こんなご時世だと他人事じゃない!

もしもに備えて知っておきたい!「自己破産」の基礎知識

2009.02.19 THU



イラスト:西アズナブル
「先月使いすぎちゃったなぁ、まぁいいや、ちょっとキャッシングしちゃおう」ってな感じで浪費を重ねているあなた。自分の借金がどれくらいあるかキチンと把握してますか?

「利子の返済額が、月収から家賃を引いた額の3分の1以上になると赤信号。自己破産をおすすめすることになりますよ」と教えてくれたのは自己破産案件に詳しい弁護士の石丸幸人氏。いきなり核心をつくような言葉だが、そもそも自己破産ってどんなものなのだろう。

「自己破産とは財産を処分する代わりに借金を帳消しにしてくださいと、裁判所に認めてもらうこと。個人、法人にかかわらず、借金が支払い不能になった場合の措置です。法人は法人格がなくなりますが、個人の場合は特段変化はありません」(同)

借金を棒引きにしてもらったのに、社会的制裁は何もないということですか?

「例えば家とか車など財産と認められるものは処分しなくてはいけません。また、信用情報機関のいわゆるブラックリストに載るから、5年~7年くらいは新たにローンを組んだりカードを作ることも制限されます。さらに破産したという情報が国の機関紙である官報に記載されますね」(同)

戸籍や住民票に破産者であることが載ってしまうと思っている人もいるが、それは誤解。しかも自己破産後に得た収入も自由に使うことができるのだとか。なんだかムシのいい話に聞こえてしまうのだが。
______________________________
### 指示
自己破産についての本文に照らし、次の(a)〜(c)がそれぞれ本文と合うかどうかを「はい」か「いいえ」で答え、根拠となる本文の語句を一字も変えずに引用してください。(a) 自己破産をすると、戸籍や住民票に破産者であることが載る。(b) 破産したという情報は官報に記載される。(c) 個人が自己破産すると法人格がなくなる。 本文以外の知識は使わないこと。

### 提供資料
______________________________
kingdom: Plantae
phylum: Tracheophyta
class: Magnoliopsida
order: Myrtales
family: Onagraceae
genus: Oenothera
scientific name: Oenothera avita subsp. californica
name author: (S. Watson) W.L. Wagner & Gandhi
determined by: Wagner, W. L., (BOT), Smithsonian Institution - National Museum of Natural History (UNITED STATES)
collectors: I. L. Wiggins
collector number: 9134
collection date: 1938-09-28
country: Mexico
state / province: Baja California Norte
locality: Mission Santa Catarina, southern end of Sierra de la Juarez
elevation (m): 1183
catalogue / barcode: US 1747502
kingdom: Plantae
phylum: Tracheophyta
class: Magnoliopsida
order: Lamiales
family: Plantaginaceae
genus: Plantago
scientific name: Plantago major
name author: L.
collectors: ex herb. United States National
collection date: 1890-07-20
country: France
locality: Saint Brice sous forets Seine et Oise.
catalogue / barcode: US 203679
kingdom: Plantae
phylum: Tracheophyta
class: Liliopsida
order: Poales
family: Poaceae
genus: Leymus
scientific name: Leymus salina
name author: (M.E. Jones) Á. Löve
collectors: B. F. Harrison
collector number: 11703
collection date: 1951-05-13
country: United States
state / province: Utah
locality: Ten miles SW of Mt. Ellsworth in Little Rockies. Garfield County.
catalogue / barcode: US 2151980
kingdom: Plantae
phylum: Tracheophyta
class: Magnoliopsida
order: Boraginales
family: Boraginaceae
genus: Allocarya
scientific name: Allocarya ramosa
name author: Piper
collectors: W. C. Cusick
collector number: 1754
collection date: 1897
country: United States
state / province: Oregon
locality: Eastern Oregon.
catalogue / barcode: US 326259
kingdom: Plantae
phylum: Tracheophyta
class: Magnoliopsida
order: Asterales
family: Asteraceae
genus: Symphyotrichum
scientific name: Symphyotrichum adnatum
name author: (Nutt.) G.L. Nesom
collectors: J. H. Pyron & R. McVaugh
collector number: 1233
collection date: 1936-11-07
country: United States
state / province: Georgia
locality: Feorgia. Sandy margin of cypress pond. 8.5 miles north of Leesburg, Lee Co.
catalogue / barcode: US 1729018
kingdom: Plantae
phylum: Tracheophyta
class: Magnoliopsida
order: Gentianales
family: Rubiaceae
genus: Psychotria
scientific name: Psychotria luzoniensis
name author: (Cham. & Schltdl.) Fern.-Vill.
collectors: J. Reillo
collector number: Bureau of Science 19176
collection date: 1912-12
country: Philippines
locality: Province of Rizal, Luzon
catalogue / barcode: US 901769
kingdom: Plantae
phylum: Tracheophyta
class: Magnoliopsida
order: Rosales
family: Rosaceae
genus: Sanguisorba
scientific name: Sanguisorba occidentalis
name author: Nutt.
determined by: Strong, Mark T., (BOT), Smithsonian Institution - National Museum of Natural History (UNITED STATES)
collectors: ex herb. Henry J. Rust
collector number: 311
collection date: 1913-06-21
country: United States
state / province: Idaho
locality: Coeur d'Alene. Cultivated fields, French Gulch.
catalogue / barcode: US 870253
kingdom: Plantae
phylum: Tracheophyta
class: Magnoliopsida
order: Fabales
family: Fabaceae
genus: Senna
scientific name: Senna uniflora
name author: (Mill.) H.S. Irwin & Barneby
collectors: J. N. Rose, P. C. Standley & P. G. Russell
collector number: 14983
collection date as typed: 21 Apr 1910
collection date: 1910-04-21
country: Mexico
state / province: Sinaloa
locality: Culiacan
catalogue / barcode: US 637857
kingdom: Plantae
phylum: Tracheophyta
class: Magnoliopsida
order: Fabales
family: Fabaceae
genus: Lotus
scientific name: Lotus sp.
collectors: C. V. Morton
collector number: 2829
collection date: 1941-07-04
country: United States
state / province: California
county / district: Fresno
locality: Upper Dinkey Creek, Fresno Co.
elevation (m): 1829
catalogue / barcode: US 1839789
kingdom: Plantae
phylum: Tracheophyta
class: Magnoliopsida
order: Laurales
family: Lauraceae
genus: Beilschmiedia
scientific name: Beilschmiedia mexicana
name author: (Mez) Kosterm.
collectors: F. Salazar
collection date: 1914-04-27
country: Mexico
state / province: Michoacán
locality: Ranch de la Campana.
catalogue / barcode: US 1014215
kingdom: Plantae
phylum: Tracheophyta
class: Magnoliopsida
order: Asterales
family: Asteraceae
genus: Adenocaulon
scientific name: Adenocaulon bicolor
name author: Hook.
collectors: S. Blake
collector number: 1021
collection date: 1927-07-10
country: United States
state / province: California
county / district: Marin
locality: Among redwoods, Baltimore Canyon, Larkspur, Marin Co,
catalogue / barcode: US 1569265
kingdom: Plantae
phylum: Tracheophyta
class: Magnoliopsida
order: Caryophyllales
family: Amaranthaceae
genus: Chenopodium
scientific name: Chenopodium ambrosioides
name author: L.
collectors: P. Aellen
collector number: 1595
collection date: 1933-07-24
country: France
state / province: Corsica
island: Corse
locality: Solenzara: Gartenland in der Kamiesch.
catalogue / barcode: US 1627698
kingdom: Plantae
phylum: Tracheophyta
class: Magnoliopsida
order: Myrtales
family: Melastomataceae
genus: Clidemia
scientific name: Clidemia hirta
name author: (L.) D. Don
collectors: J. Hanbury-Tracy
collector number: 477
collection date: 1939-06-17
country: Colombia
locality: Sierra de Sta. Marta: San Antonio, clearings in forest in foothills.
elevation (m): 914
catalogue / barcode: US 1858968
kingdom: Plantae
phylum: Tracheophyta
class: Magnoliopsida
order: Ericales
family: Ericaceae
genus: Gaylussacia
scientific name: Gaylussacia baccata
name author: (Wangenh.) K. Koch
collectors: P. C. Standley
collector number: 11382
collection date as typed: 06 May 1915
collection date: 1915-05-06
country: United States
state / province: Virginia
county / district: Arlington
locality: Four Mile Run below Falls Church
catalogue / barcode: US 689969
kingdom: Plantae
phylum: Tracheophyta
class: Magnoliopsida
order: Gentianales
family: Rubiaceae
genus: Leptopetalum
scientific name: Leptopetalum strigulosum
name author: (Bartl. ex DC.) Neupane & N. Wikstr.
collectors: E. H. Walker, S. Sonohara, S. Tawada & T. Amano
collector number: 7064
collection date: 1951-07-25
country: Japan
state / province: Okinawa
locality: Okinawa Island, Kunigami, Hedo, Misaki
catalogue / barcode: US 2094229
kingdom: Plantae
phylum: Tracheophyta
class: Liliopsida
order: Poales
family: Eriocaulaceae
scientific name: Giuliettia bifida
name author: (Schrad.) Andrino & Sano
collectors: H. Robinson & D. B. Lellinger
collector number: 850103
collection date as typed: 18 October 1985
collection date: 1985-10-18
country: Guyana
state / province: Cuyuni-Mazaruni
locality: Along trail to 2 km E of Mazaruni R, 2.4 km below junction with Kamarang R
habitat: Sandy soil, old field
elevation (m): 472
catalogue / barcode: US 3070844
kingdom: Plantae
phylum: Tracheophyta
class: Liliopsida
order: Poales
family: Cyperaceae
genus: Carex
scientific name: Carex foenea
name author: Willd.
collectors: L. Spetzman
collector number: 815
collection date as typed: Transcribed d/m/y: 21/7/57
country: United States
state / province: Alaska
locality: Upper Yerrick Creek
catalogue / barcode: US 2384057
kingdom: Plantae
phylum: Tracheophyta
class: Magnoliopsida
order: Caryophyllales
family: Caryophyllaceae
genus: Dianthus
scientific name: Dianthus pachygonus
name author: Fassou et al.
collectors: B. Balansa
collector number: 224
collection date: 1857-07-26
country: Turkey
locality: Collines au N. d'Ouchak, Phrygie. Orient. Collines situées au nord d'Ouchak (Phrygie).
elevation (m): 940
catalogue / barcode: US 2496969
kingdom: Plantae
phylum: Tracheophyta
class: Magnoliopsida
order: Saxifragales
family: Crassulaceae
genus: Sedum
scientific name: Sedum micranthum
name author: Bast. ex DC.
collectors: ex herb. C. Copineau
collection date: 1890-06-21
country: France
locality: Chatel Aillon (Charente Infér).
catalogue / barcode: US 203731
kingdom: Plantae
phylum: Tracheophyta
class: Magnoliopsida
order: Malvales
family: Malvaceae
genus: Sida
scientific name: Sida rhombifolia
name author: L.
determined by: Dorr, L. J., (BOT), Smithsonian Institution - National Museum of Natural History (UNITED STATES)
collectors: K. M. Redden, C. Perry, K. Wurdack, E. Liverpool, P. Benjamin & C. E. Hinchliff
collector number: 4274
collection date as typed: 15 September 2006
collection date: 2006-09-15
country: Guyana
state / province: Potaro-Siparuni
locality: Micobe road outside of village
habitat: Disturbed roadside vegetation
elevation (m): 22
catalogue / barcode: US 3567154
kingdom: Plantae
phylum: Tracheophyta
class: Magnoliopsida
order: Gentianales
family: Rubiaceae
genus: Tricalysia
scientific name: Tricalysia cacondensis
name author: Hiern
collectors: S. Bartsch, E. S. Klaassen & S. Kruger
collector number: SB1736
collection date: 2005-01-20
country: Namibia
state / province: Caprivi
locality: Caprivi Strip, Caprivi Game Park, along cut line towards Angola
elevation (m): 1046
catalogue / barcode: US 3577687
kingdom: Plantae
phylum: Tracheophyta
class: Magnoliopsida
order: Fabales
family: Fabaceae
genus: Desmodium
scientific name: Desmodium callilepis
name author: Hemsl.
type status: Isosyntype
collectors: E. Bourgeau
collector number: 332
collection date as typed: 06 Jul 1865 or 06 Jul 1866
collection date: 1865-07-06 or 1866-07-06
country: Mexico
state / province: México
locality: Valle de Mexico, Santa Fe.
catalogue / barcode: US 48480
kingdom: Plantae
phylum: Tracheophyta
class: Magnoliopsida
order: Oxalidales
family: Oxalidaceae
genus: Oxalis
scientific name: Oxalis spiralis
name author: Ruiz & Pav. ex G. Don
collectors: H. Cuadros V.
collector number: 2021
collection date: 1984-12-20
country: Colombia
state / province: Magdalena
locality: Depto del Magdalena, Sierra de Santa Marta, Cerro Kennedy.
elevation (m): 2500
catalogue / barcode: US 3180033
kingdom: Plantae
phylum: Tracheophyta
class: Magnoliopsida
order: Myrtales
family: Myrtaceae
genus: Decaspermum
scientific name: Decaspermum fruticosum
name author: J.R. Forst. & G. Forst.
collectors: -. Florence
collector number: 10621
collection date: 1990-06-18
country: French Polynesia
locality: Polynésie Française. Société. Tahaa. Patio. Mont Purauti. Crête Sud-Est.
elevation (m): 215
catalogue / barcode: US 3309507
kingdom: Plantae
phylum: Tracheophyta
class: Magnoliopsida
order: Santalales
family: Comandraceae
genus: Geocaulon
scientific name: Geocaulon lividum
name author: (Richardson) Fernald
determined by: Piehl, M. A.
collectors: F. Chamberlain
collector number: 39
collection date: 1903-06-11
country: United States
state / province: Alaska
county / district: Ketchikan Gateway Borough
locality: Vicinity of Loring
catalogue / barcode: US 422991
______________________________
### 解答
(a) いいえ。「戸籍や住民票に破産者であることが載ってしまうと思っている人もいるが、それは誤解。」
(b) はい。「さらに破産したという情報が国の機関紙である官報に記載されますね」
(c) いいえ。「法人は法人格がなくなりますが、個人の場合は特段変化はありません」